This old monk mask is worn by a character in the Pyolsandae dance performed in Yangju, South Korea. It is10 inches tall, painted wood with black cotton hood, and in new condition. Extras are always made for tourists and collectors, and they are quite affordable.
In the dance drama this character becomes infatuated with the pretty girl and tries to seduce her. He is an ugly old guy. The yangju pyeolsandae nori is a very popular folk dance in korean history. There are over 20 characters. Red, black, white and other bright colors help to identify the character, many of which appear to have deformed features. Most of them are meant to ridicule various professionals and other members of the upper class. Beautifully carved and painted, there is the traditional cloth hood which pulls over the dancer’s head and helps to secure the mask. Korean
Korean masks are grotesque and vividly colored to the point that some may find them vulgar. The exaggerated eyes, nose and mouth seem to have been attached to the mask in a haphazard manner. The nose is often stumpy, the eyes slanted fiercely upward, and the mouth wide and heavily crooked.
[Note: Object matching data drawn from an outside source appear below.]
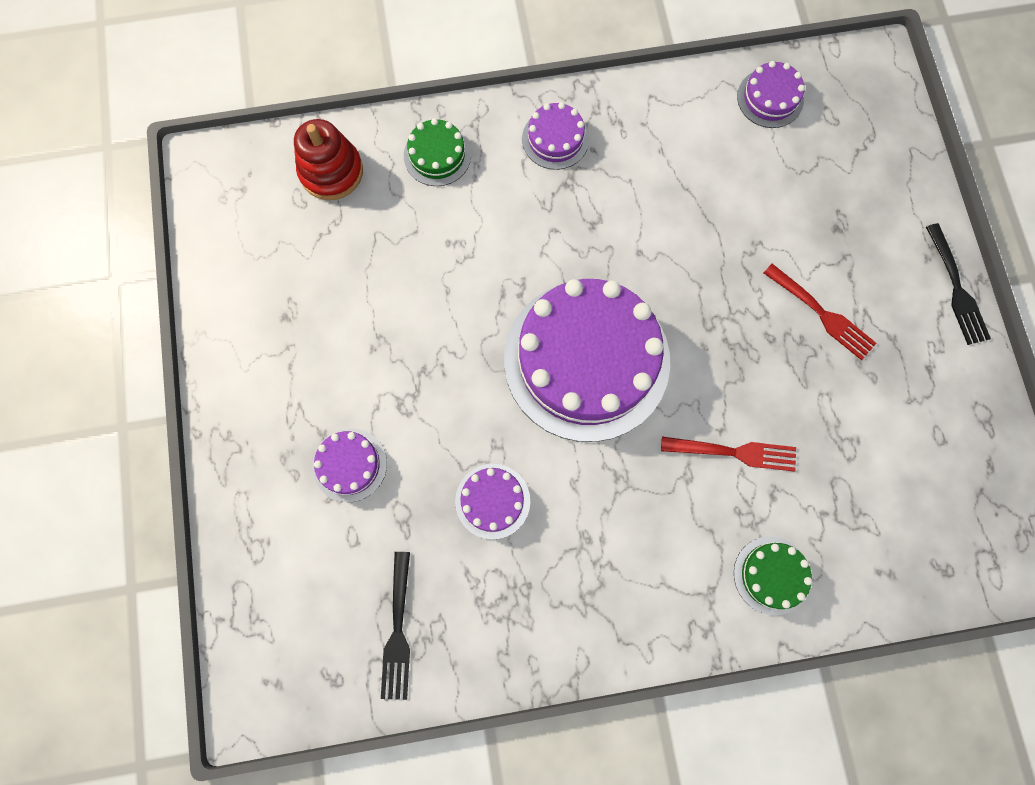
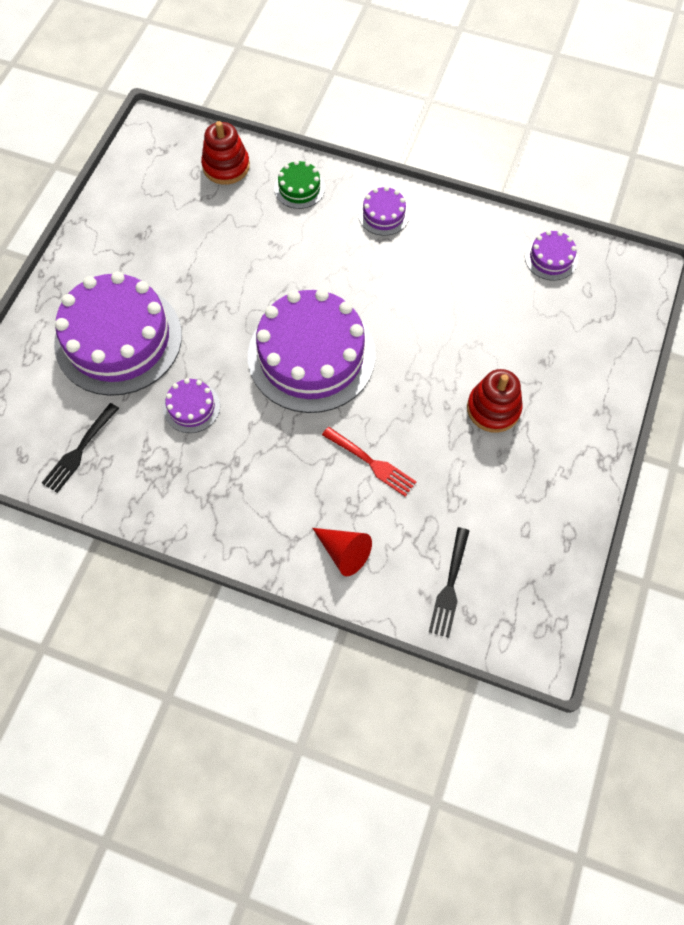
camera: 30 degrees right, 10 degrees down
purple cake [312,428,387,502] -> purple cake [54,272,182,396], size x2.30
green cake [734,537,812,615] -> red cone [312,528,372,576]
red fork [764,264,876,360] -> red stacking toy [467,369,523,433]
black fork [926,223,991,345] -> black fork moved to [429,527,469,638]

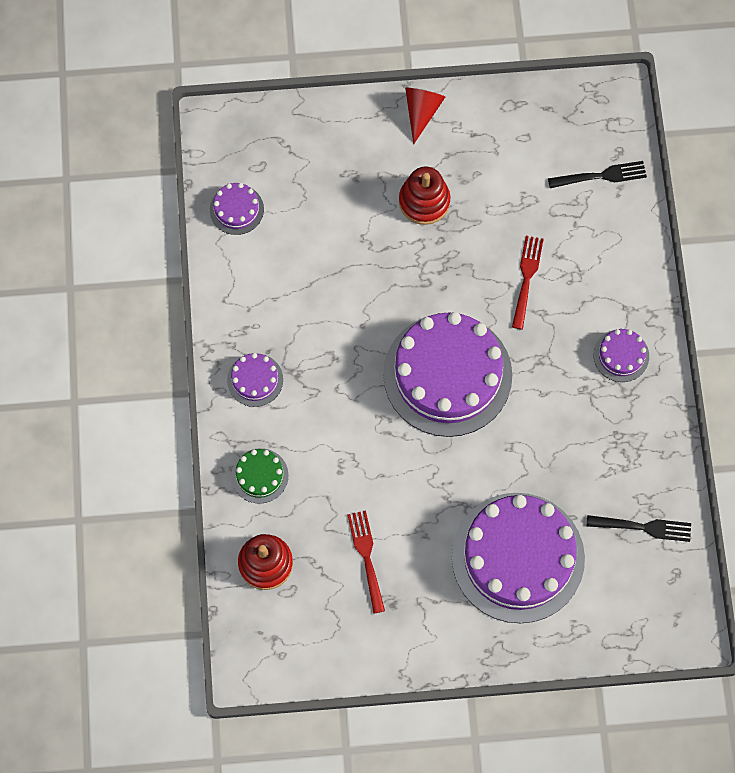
camera: 115 degrees left, 5 degrees up
purple cake [163,378,220,433] -> purple cake moved to [593,329,649,382]
red cone [312,528,372,576] -> red cone moved to [405,88,445,144]
none -> red fork [347,511,385,614]

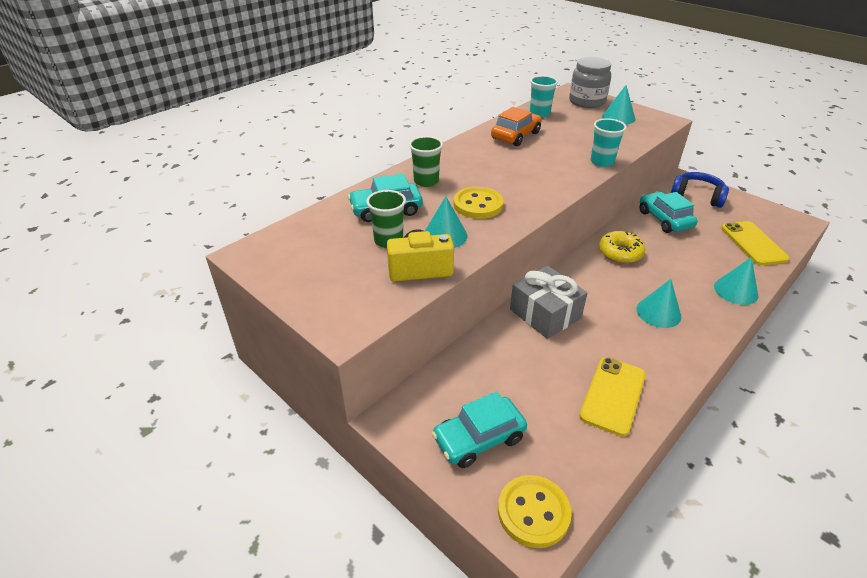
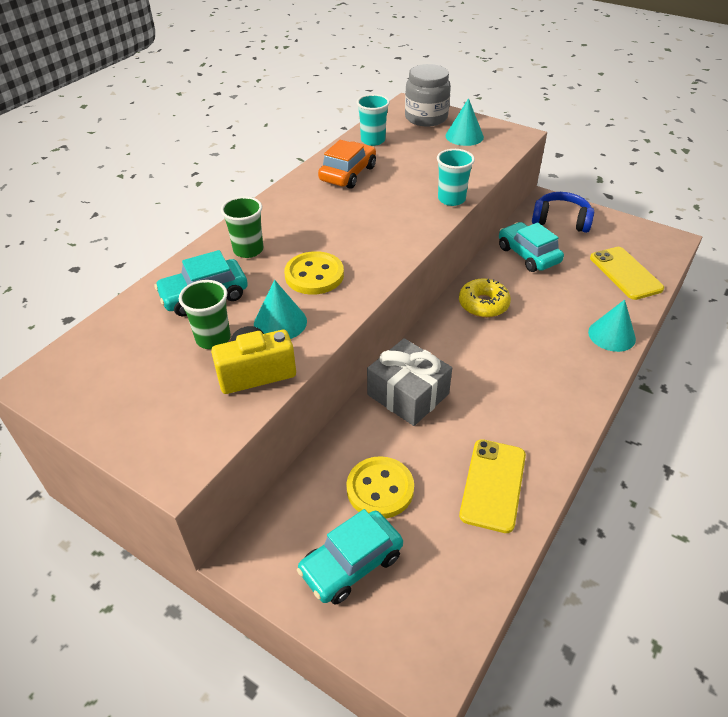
camera: 10 degrees left, 5 degrees up
yellow button [498,475,571,548] -> yellow button moved to [346,456,414,518]
turquoise cone [636,279,681,328] -> none

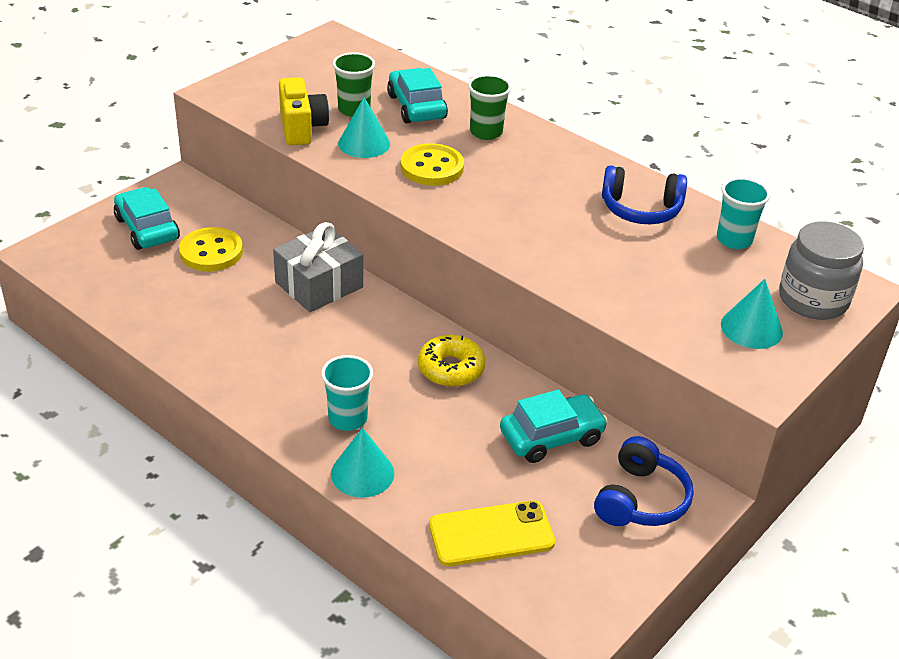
camera: 95 degrees right, 5 degrees down
orange car [318,140,376,189] -> blue headphones [602,165,687,225]
turquoise cup [437,149,475,206] -> turquoise cup moved to [321,355,373,431]
yellow phone [459,439,526,533] -> none

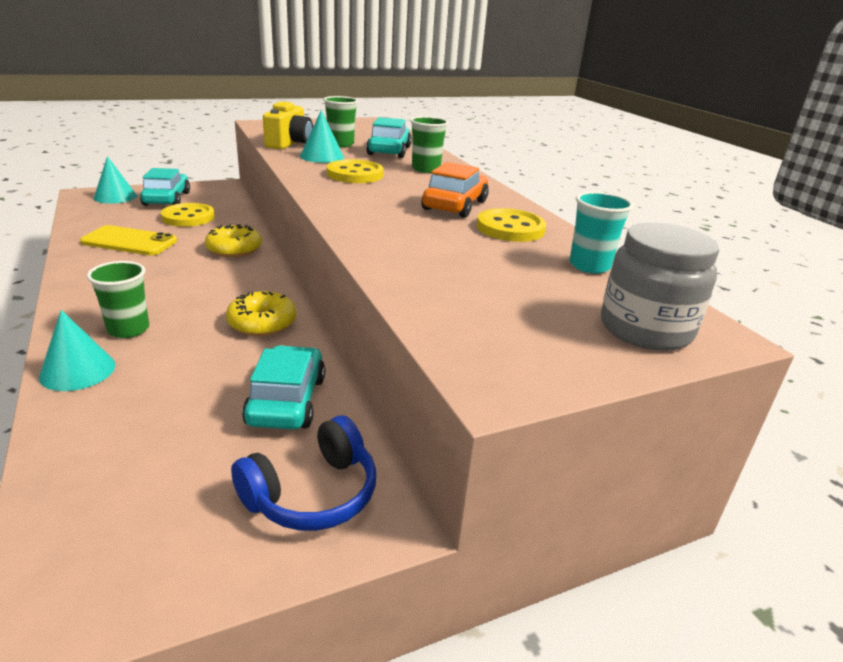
camera: 25 degrees right, 10 degrees down
grey gift [273,222,363,312] -> yellow donut [205,224,262,257]
turquoise cup [321,355,373,431] -> green cup [87,261,149,338]
yellow phone [429,500,555,566] -> yellow phone moved to [80,225,177,255]
turquoise car [500,390,608,463] -> turquoise car turned 90 degrees counterclockwise [242,345,325,430]
blue headphones [602,165,687,225] -> yellow button [477,208,546,242]
turquoise cone [721,279,783,349] -> turquoise cone moved to [94,156,137,203]
none -> orange car [421,162,489,218]

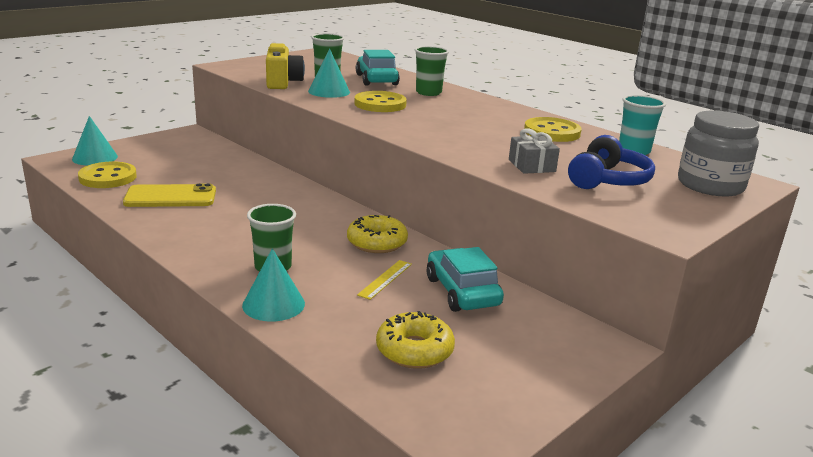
camera: 20 degrees left, 5 degrees down
turquoise car [140,168,190,206] -> none
yellow button [161,203,215,227] -> yellow button moved to [78,161,137,188]
yellow donut [205,224,262,257] -> yellow donut moved to [376,311,455,369]
blue headphones [231,415,376,531] -> blue headphones moved to [568,135,655,189]
orange car [421,162,489,218] -> none
none -> yellow ruler [357,260,412,300]
none -> grey gift [509,128,560,174]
Masks are painted in vivid primary colors, representing both the individual personality and social class of the character as well as his or her age and gender. The mask of an elderly character, for example, is black and dark; that of a young character is red and bright; while that of a young female character is white. In terms of personality, a red, darkly-colored mask represents recklessness and aggressiveness; a yellow or lightly-colored mask characterizes foolishness and incompetence; and a black or darkly-colored mask exemplifies an anxious, socially marginalized character. To symbolize a character’s duplicity, masks are sometimes painted half red and half white.